Iedereen heeft recht op de algemene heffingskorting, maar de fiscus hoeft de korting niet altijd volledig toe te kennen. Volgens Advocaat-Generaal (A-G) Wattel van de Hoge Raad mag de fiscus een gezin met één kostwinner bewust benadelen.
De heffingskorting is persoonlijk, de hoogte wordt daarom beperkt door het eigen belastingbedrag. Bij partnerschap kan de minstverdienende partner, of de partner zonder inkomen, echter toch een (hogere) heffingskorting ontvangen. Dit kan als de andere partner na aftrek van zijn eigen heffingskorting nog belasting ‘overhoudt’ voor verrekening.
Meld u hier gratis aan voor de Elsevier Weekblad Belasting Update, de wekelijkse nieuwsbrief met het laatste fiscale nieuws, analyses, achtergronden en commentaren. Elke vrijdag in uw postvak.
Vanaf 2009 wordt het bedrag dat een minstverdienende partner maximaal kan laten uitbetalen, steeds verder beperkt.
Een echtpaar is een procedure gestart tegen deze discriminatie van een gezin met één kostwinner. De zaak ligt inmiddels bij de Hoge Raad.
De afbouw
De algemene heffingskorting die een minstverdienende partner kan ontvangen wordt sinds 2009 elk jaar 6 2/3 procent minder. Alleen een minstverdienende partner die vóór 1 januari 1963 is geboren, kan nog steeds de volledige heffingskorting ontvangen.

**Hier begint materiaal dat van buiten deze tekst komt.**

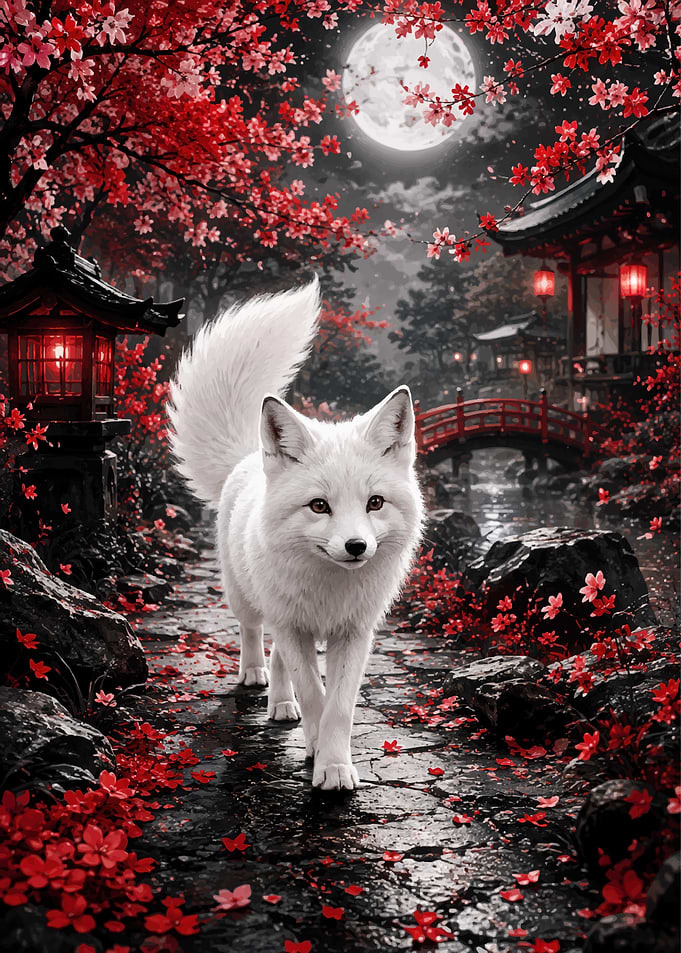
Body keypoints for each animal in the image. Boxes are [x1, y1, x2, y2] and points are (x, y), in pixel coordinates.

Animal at [167, 277, 424, 790]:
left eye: (375, 503)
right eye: (319, 506)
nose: (356, 547)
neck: (329, 588)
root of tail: (249, 456)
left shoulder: (354, 634)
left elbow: (339, 707)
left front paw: (334, 763)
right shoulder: (293, 625)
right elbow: (314, 694)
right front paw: (320, 755)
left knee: (280, 659)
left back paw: (281, 707)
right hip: (248, 600)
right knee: (255, 637)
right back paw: (257, 680)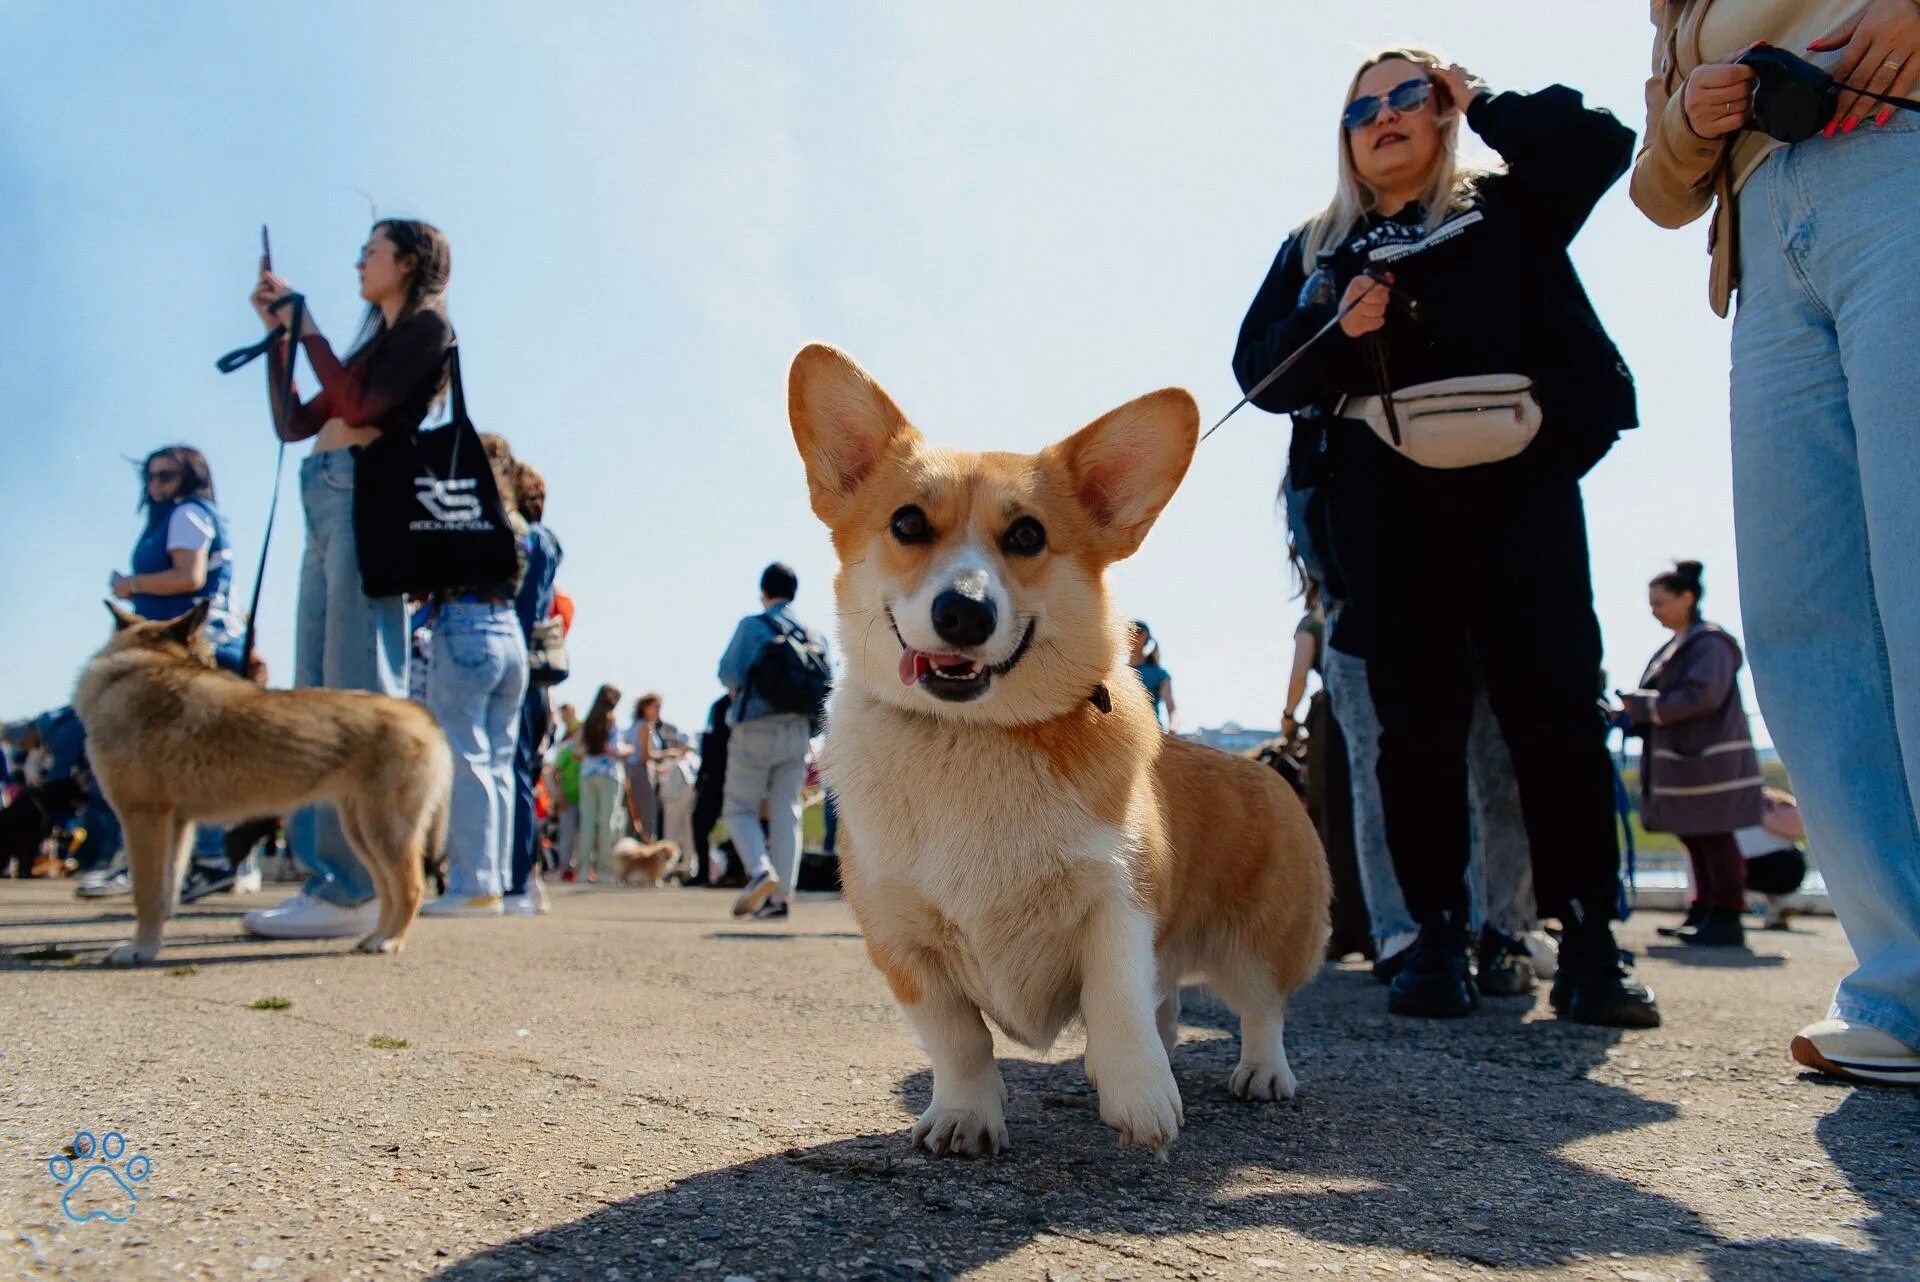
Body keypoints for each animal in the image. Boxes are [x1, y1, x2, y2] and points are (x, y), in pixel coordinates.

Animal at [72, 606, 451, 967]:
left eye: (210, 656)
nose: (224, 669)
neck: (136, 668)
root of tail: (423, 717)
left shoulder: (144, 817)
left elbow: (147, 895)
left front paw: (140, 949)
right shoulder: (174, 824)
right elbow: (165, 895)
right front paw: (151, 948)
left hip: (384, 831)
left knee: (411, 887)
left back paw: (392, 940)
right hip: (362, 831)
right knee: (387, 889)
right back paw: (376, 936)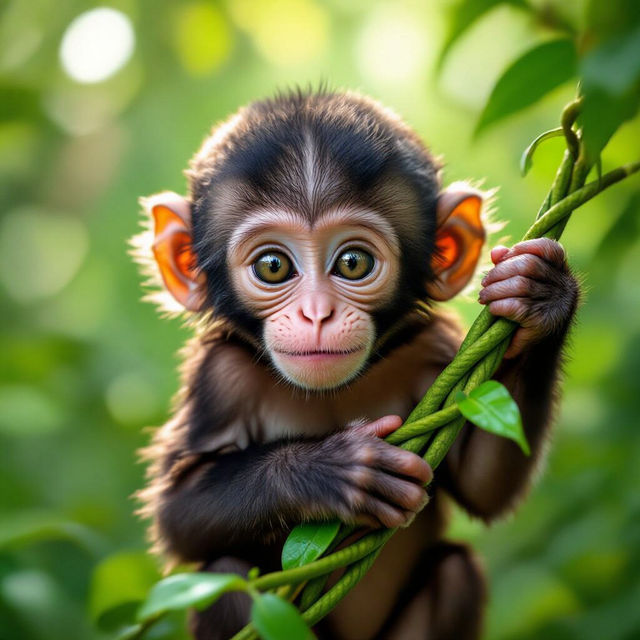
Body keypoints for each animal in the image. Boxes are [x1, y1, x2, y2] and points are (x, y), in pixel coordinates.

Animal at [133, 89, 579, 640]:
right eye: (273, 266)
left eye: (352, 263)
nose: (317, 313)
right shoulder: (219, 378)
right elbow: (177, 513)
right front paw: (332, 470)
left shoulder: (431, 348)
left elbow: (484, 485)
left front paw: (541, 296)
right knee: (227, 579)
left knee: (456, 571)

In 2023 kan een partner zonder inkomen helemaal geen algemene heffingskorting meer ontvangen, tenzij hij onder de uitzondering valt. Een gezin waarin slechts één van de partners werkt, kan dus duizenden euro’s worden benadeeld ten opzichte van een gezin waarin beide partners werken.
Vanaf 2019 neemt de discriminatie nog grotere vormen aan. De afbouw gaat dan, zonder enige uitzondering naar leeftijd, gelden voor twee andere heffingskortingen, namelijk de arbeidskorting en de inkomensafhankelijke combinatiekorting. Lees Meer tegenvallers voor werkende 55-plussers.
Bestaansminimum
Volgens het echtpaar kan de afbouw er toe leiden dat het bestaansminimum niet meer haalbaar is. Het beperken van de korting staat gelijk aan het extra belasten van de inkomsten van de kostwinner, omdat de draagkracht van het eenverdienersgezin vermindert.
Het echtpaar beroept zich voor de Hoge Raad op maar liefst vier bepalingen uit het Europees Verdrag voor de Rechten van de Mens (EVRM). Advocaat-Generaal Wattel adviseert de Hoge Raad het beroep van het echtpaar af te wijzen.
Rechtvaardigingsgrond
Wattel ontkent niet dat er sprake is van discriminatie, maar hij vindt dat de fiscus in dit geval mocht discrimineren. Meestal volgt de Hoge Raad het advies van de Advocaat-Generaal.
De A-G stelt vast dat er tegenwoordig alleen nog maar naar de individuele draagkracht wordt gekeken, om te zorgen dat er meer mensen gaan werken. Het beperken van de algemene heffingskorting voor de minstverdienende partner wordt verdedigd als een maatregel ter emancipatie van vrouwen. Ook zou een grotere arbeidsparticipatie de AOW beter betaalbaar maken.
Volgens Wattel kon de fiscus besluiten dat het stimuleren van meer werken zwaarder weegt dan het benadelen van gezinnen met één kostwinner. De discriminatie is daarom gerechtvaardigd naar de maatstaven van het EVRM.
Inconsequentie
Hij is het overigens met het echtpaar eens dat de regeling niet consequent is. Een gezin met slechts één arbeidsinkomen kan namelijk wél twee keer de heffingskorting claimen, als de andere partner inkomsten geniet uit box 2 of box 3. In die gevallen kan er geen sprake zijn van het stimuleren van meer werken, omdat het om vermogensinkomsten gaat. Het echtpaar heeft hier echter niets aan, vermogensinkomsten zijn niet vergelijkbaar met arbeidsinkomsten. Deze zaak gaat alleen over mogelijke discriminatie.